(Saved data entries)
=== Begin Enclosure ===
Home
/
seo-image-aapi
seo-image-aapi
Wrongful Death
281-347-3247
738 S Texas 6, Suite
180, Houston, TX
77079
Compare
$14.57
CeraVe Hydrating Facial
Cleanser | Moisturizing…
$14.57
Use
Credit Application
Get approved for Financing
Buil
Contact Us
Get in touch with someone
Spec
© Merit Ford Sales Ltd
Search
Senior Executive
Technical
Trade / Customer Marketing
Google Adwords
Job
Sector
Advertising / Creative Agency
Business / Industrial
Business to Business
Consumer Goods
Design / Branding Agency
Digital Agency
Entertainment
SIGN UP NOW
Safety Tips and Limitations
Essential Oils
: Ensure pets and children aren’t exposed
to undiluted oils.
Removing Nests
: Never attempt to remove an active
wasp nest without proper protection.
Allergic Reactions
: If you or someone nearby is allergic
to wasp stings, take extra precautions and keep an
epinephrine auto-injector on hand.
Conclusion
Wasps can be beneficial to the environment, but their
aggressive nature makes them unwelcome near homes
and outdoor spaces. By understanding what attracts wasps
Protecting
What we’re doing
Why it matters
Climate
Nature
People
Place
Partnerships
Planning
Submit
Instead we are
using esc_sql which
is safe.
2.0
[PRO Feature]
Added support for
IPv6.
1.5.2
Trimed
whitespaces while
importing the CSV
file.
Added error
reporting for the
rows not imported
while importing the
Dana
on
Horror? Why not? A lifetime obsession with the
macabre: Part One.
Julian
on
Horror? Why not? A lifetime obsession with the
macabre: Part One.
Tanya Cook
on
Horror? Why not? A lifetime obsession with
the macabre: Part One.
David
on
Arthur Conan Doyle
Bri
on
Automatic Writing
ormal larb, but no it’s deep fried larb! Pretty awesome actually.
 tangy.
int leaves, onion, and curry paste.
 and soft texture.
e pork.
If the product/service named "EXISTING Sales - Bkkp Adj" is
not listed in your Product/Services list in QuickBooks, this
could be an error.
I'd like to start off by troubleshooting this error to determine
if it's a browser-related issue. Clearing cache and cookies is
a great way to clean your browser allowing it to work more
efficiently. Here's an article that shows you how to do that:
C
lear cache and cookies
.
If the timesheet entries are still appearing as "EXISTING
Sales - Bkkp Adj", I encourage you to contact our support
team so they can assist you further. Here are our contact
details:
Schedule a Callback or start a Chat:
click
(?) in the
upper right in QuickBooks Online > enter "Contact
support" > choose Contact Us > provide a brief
=== End Enclosure ===
**ACTIVITY:**
Reproduce the records above in their entirety, unchanged.

**EXPECTED OUTPUT:**
Home
/
seo-image-aapi
seo-image-aapi
Wrongful Death
281-347-3247
738 S Texas 6, Suite
180, Houston, TX
77079
Compare
$14.57
CeraVe Hydrating Facial
Cleanser | Moisturizing…
$14.57
Use
Credit Application
Get approved for Financing
Buil
Contact Us
Get in touch with someone
Spec
© Merit Ford Sales Ltd
Search
Senior Executive
Technical
Trade / Customer Marketing
Google Adwords
Job
Sector
Advertising / Creative Agency
Business / Industrial
Business to Business
Consumer Goods
Design / Branding Agency
Digital Agency
Entertainment
SIGN UP NOW
Safety Tips and Limitations
Essential Oils
: Ensure pets and children aren’t exposed
to undiluted oils.
Removing Nests
: Never attempt to remove an active
wasp nest without proper protection.
Allergic Reactions
: If you or someone nearby is allergic
to wasp stings, take extra precautions and keep an
epinephrine auto-injector on hand.
Conclusion
Wasps can be beneficial to the environment, but their
aggressive nature makes them unwelcome near homes
and outdoor spaces. By understanding what attracts wasps
Protecting
What we’re doing
Why it matters
Climate
Nature
People
Place
Partnerships
Planning
Submit
Instead we are
using esc_sql which
is safe.
2.0
[PRO Feature]
Added support for
IPv6.
1.5.2
Trimed
whitespaces while
importing the CSV
file.
Added error
reporting for the
rows not imported
while importing the
Dana
on
Horror? Why not? A lifetime obsession with the
macabre: Part One.
Julian
on
Horror? Why not? A lifetime obsession with the
macabre: Part One.
Tanya Cook
on
Horror? Why not? A lifetime obsession with
the macabre: Part One.
David
on
Arthur Conan Doyle
Bri
on
Automatic Writing
ormal larb, but no it’s deep fried larb! Pretty awesome actually.
 tangy.
int leaves, onion, and curry paste.
 and soft texture.
e pork.
If the product/service named "EXISTING Sales - Bkkp Adj" is
not listed in your Product/Services list in QuickBooks, this
could be an error.
I'd like to start off by troubleshooting this error to determine
if it's a browser-related issue. Clearing cache and cookies is
a great way to clean your browser allowing it to work more
efficiently. Here's an article that shows you how to do that:
C
lear cache and cookies
.
If the timesheet entries are still appearing as "EXISTING
Sales - Bkkp Adj", I encourage you to contact our support
team so they can assist you further. Here are our contact
details:
Schedule a Callback or start a Chat:
click
(?) in the
upper right in QuickBooks Online > enter "Contact
support" > choose Contact Us > provide a brief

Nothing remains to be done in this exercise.